Getting out of trouble
Despite a huge amount of debt, Mriya’s major creditors from the EU and the USA decided to place the company under restructuring. They took over control over the company’s assets and appointed a new crisis management team. Mr. Simon Chernyavsky was appointed a new CEO and leader of the crisis management team in February 2015. He had previously served as Production Director at Black Earth Farming in Russia and CEO of two Ukrainian agroholdings, HarvEast and RoAgro. His anti-crisis program was approved by Mriya’s creditors’ committee, and he started optimizing the company’s businesses according to the program. However, initially, it was a hard game to play. The real land use figures were significantly below 260,000 hectares that were declared by the former top management during the transfer of control over the company to the creditors. Of 210,000 hectares that actually remained, only 160,000 could be put into operation due to the lack of finance. Nevertheless, Mr. Cherniavsky and the new management team he put together did not give up and decided to streamline the company’s business processes. They reduced the number of Mriya’s production clusters from 17 to 7, sold the company’s sugar plants and made cash crop production a major business. The company reportedly completed the process of debt restructuring in August 2018, thus reducing the total debt load from $ 1.1 billion to $ 309.5 million. In September 2018, Mriya was acquired by the Saudi Agricultural and Livestock Investment Company (SALIC) that already manages about 45,000 hectares of farmland in Ukraine, neighboring the farms operated by Mriya. According to Financial Times, SALIC paid $ 242 million to acquire Mriya.

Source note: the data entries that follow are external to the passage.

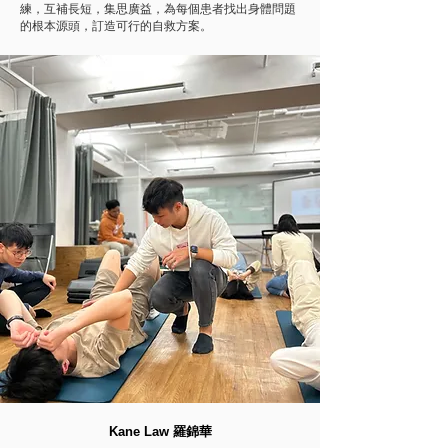
練，互補長短，集思廣益，為每個患者找出身體問題
的根本源頭，訂造可行的自救方案。
Kane Law 羅錦華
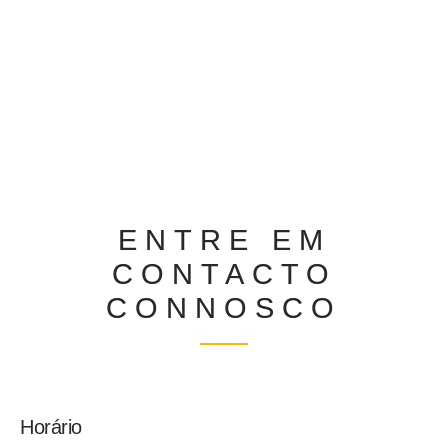
ENTRE EM
CONTACTO
CONNOSCO
Horário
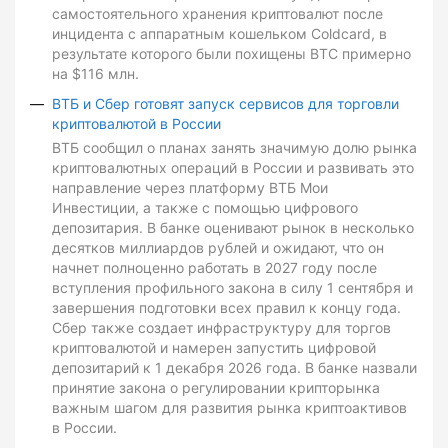
самостоятельного хранения криптовалют после
инцидента с аппаратным кошельком Coldcard, в
результате которого были похищены BTC примерно
на $116 млн.
ВТБ и Сбер готовят запуск сервисов для торговли
криптовалютой в России
ВТБ сообщил о планах занять значимую долю рынка
криптовалютных операций в России и развивать это
направление через платформу ВТБ Мои
Инвестиции, а также с помощью цифрового
депозитария. В банке оценивают рынок в несколько
десятков миллиардов рублей и ожидают, что он
начнет полноценно работать в 2027 году после
вступления профильного закона в силу 1 сентября и
завершения подготовки всех правил к концу года.
Сбер также создает инфраструктуру для торгов
криптовалютой и намерен запустить цифровой
депозитарий к 1 декабря 2026 года. В банке назвали
принятие закона о регулировании крипторынка
важным шагом для развития рынка криптоактивов
в России.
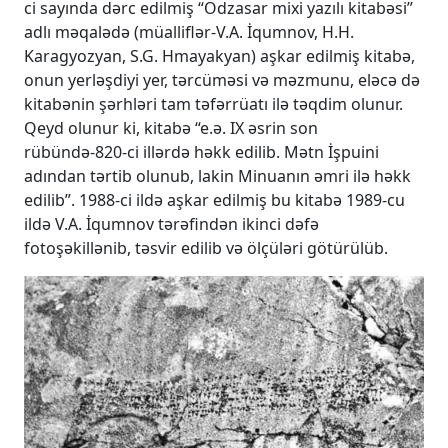
ci sayında dərc edilmiş “Odzasar mixi yazılı kitabəsi”
adlı məqalədə (müalliflər-V.A. İqumnov, H.H.
Karagyozyan, S.G. Hmayakyan) aşkar edilmiş kitabə,
onun yerləşdiyi yer, tərcüməsi və məzmunu, eləcə də
kitabənin şərhləri tam təfərrüatı ilə təqdim olunur.
Qeyd olunur ki, kitabə “e.ə. IX əsrin son
rübündə-820-ci illərdə həkk edilib. Mətn İşpuini
adından tərtib olunub, lakin Minuanın əmri ilə həkk
edilib”. 1988-ci ildə aşkar edilmiş bu kitabə 1989-cu
ildə V.A. İqumnov tərəfindən ikinci dəfə
fotoşəkillənib, təsvir edilib və ölçüləri götürülüb.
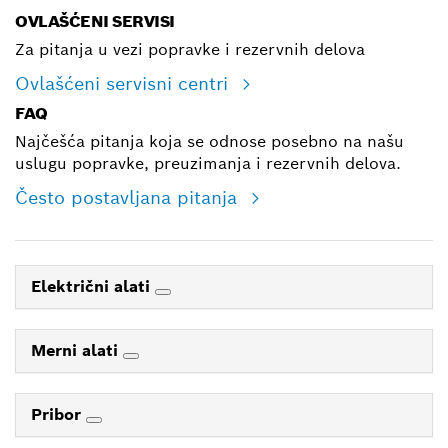
OVLAŠĆENI SERVISI
Za pitanja u vezi popravke i rezervnih delova
Ovlašćeni servisni centri
FAQ
Najčešća pitanja koja se odnose posebno na našu
uslugu popravke, preuzimanja i rezervnih delova.
Često postavljana pitanja
Električni alati
Merni alati
Pribor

The financial literature divides the causes of crisis into exogenous and endogenous. The exogenous, or external, causes originate from disruptive effects of a firm’s environment and include market fluctuations, wars, political reforms, bad weather conditions and other events external to the firm. The endogenous, or internal, causes arise from inside of the company and may include inefficient management practices, incompetence of managerial staff or wrong operational or strategic decisions. Mriya’s problems seem to have arisen mainly due to endogenous factors although the former top management of the company tried to find an excuse by referring to unfavorable external effects. In fact, it is usually such top management’s misconduct, poor corporate governance as well as inadequate protection of property rights at the country level that altogether create unattractive business environment. Although still subject to judicial proceedings, the fraudulent behaviour of Mriya’s ‘all-in-one’ beneficial owner and CEO had obviously led to financial losses of the investors as well as to reputational losses of the industry and of the country as a whole.The only thing that is positive about this story is that Mriya’s bailout did not involve taxpayers’ money. Due to quick response from the company’s creditors, who appointed a responsible and competent crisis management team, Mriya was able to overcome the crisis.